Das Bittere: Die Hoffnung, dass Covid-19 wenigstens dieses ideologische Gefängnis auf sinnvolle Art sprengt, hat sich nur bedingt verwirklicht. Die kurzfristige Möglichkeit, sinnvolle Investitionen zu tätigen, wurde nur
teilweise genutzt, beispielsweise für die Anschaffung von digitalen Endgeräten für Lehrkräfte und Schüler*
innen sowie für den viel zu geringen Ausbau von Ganztagsplätzen. Das aufgelegte Konjunkturprogramm
verbrennt teilweise Geld, das dringend in Bildung und Soziales investiert werden sollte.

Allein die 20 Milliarden Euro für eine zeitlich begrenzte Absenkung der Mehrwertsteuer bedingt keine strukturelle Modernisierung, auch wenn dadurch kurzfristig die Wirtschaft gestärkt wird.
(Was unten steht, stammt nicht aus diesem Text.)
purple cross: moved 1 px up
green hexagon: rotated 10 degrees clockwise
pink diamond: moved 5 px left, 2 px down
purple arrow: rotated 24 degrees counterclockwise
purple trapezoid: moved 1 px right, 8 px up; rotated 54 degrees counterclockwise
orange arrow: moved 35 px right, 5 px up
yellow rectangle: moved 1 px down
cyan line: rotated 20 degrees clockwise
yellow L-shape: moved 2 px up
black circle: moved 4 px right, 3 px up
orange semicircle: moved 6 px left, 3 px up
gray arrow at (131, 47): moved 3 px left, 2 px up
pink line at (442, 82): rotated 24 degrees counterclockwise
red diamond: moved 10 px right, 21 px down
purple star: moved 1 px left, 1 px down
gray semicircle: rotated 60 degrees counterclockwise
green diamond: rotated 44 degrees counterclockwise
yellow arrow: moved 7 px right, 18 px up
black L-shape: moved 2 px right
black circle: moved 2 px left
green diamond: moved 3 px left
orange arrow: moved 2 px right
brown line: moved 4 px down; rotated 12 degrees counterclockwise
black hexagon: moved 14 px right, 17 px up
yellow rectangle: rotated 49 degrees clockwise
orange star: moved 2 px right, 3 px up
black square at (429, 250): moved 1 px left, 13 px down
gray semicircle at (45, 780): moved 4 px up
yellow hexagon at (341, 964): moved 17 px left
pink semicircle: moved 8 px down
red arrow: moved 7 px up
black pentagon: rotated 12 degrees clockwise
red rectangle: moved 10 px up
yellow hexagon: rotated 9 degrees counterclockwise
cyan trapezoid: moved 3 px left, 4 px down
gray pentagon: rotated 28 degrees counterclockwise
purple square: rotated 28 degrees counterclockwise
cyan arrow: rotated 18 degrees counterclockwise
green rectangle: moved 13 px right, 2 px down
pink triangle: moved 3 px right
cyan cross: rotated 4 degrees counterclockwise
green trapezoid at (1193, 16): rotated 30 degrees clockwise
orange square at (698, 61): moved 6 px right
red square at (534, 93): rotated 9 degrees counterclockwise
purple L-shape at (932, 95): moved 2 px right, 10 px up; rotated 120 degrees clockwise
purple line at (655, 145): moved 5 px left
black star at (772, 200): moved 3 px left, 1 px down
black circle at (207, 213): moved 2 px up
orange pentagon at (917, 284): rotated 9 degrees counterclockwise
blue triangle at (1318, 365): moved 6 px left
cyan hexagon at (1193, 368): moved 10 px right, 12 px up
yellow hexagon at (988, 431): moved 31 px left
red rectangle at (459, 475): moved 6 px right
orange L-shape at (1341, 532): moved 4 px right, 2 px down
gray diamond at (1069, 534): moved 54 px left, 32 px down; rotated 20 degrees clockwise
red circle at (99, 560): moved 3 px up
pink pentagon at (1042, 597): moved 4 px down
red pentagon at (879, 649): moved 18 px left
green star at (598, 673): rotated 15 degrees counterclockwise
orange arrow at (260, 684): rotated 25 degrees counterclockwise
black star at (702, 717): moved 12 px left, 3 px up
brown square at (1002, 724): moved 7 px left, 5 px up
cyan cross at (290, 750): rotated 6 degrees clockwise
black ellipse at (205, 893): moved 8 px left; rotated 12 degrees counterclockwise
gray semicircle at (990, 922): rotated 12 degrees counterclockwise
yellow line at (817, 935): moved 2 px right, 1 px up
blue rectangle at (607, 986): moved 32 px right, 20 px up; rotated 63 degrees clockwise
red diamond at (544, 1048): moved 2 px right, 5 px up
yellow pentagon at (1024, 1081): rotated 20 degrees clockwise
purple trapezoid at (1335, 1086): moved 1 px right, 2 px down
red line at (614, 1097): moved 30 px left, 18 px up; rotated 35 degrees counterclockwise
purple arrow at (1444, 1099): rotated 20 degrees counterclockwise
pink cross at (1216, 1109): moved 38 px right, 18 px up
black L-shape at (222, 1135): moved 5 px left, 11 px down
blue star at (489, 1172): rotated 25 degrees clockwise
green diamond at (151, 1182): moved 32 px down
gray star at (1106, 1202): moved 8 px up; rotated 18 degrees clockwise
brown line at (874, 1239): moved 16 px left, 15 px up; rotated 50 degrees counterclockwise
Und nach diesen Jahren der pandemiebedingten Konjunkturprogramme droht eine Rückkehr des ideologischen, neoliberalen Gefängnisses mit noch dickeren Mauern und noch krasserer Sparpolitik. So sinnvoll eine höhere Verschuldung des Staates in der heutigen Situation ist, desto wichtiger ist die goldene Regel der Finanzwissenschaft:

Heutige Verschuldung sollte in Zukunftsinvestitionen wie Bildung und Inklusion, aber auch in Infrastruktur und Modernisierung gesteckt werden. Es ist Zeit, dass wir uns für eine andere Steuer-, Finanz- und Bildungspolitik einsetzen. Höhere Steuern auf Reichtum und Vermögen könnten eine investive Bildungs- und Sozialpolitik 
finanzieren, und gute Arbeitsplätze im öffentlichen Dienst würden die wirtschaftliche Entwicklung anschieben. Es geht um die Modernisierung unserer Gesellschaft – ohne Frau M. und andere Kolleg*innen in den Burn-out zu treiben.